Small print in FSA remuneration code highlights equal pay and discrimination

What is the FSA playing at by including deference to discrimination and equal pay provision in its code on remuneration in the financial sector? Elaine McIlroy, senior associate at Dundas & Wilson, checks it out.

Few people could have been surprised by the final code of practice on financial sector bonuses published recently by the Financial Services Authority (FSA). As a response to the banking crisis, the Code on Reforming Remuneration Practices in financial services, which will be incorporated into the FSA Handbook from 1 January 2010, contained few shocks, other than perhaps being less stringent than might have been preferred by some.

But one section of the code stood out. In guidance that describes to firms how to achieve its aims, it states: “In considering the risks arising from its remuneration policies, a firm will also need to take into account its statutory duties in relation to equal pay and non-discrimination”.

The overall purpose of the code is to crack down on remuneration policies and procedures that have rewarded inappropriate risk taking, viewed as a contributory factor to the banking crisis. It is ultimately intended to promote financial stability, and thereby, to protect consumers.

The code provides guidance for firms on how these aims are to be achieved, which as expected emphasises the financial risks. It contains an underlying “general requirement” that firms affected by it – 26 so far – must “establish, implement and maintain remuneration policies, procedures and practices that are consistent with and promote effective risk management”. The code then sets out evidential requirements and additional guidance for firms on how to meet the general requirement.

Some of these measures were expected – for example, the requirement for firms to have in place experienced remuneration committees that can exercise independent judgement. These measures are clearly related to effective risk management and are properly matters for a regulator.

But the guidance on equal pay and non-discrimination appeared to come out of left field. It is unusual that a regulatory regime designed to tackle the sort of risk that has given rise to the market crisis is concerned with the risks arising from matters such as equal pay and discrimination.
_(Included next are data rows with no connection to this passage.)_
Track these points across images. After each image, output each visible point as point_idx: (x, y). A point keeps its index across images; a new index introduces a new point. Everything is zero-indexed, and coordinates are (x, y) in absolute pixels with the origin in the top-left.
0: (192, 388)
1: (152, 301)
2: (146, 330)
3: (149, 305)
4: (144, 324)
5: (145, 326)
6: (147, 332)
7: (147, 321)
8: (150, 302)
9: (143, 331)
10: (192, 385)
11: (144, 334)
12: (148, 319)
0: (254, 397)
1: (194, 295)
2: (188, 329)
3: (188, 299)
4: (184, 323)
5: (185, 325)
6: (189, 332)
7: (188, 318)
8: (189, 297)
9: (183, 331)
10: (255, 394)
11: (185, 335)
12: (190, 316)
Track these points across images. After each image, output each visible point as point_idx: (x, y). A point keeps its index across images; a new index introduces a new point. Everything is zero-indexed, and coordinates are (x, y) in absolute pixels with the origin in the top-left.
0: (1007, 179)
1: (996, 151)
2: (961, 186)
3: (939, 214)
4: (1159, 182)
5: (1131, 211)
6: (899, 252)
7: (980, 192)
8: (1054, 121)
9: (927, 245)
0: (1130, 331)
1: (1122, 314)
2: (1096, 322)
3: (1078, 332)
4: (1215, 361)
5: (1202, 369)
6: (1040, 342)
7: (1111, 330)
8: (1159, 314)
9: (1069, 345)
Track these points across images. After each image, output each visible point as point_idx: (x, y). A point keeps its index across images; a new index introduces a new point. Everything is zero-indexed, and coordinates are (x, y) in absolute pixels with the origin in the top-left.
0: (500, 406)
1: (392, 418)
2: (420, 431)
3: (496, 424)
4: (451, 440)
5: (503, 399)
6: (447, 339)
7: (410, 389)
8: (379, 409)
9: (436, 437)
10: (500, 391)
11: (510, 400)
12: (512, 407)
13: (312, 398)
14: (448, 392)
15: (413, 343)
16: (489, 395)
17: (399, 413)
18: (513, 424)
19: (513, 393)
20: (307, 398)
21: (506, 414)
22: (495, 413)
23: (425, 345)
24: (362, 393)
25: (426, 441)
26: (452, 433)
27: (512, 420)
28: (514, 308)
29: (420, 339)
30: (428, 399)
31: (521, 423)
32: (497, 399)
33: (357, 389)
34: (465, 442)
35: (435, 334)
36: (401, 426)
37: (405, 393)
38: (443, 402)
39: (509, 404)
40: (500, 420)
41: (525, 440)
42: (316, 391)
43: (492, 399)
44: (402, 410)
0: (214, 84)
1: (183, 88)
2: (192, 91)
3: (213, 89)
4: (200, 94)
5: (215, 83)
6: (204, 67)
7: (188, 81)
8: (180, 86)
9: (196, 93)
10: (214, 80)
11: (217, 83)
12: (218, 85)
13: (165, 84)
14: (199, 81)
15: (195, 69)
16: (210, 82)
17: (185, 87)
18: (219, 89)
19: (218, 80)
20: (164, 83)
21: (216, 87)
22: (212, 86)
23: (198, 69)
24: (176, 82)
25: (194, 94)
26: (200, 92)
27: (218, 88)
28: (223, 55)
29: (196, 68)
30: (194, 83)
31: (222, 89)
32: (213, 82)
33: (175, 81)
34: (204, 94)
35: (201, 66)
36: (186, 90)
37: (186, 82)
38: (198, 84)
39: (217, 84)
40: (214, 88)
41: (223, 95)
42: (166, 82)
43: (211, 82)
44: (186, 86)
Risks associated with equality and diversity are not matters that one naturally associates as being a cause of the market crisis or linked to “inappropriate risk taking”. Although it may be commendable to draw matters such as compliance with equal pay and other discrimination legislation into the regulatory regime in this way (albeit that the references are in the form of ‘guidance’), it is questionable whether such matters have been viewed as a factor that has driven the “inappropriate risk taking” which is at the heart of this regulatory response.

It is also unclear which risks affected firms should consider. For example, is the potential for equal pay litigation to be taken into account and, if so, how are firms to assess and manage this risk?

Businesses that will be bound by the code would be well advised to audit their remuneration processes to assess equal pay and other discrimination risks. Statistical evidence may be required to assist in this process and many of the larger banks may already have processes in place to conduct such a review. It will remain to be seen what standard of compliance the FSA may expect to see in this area.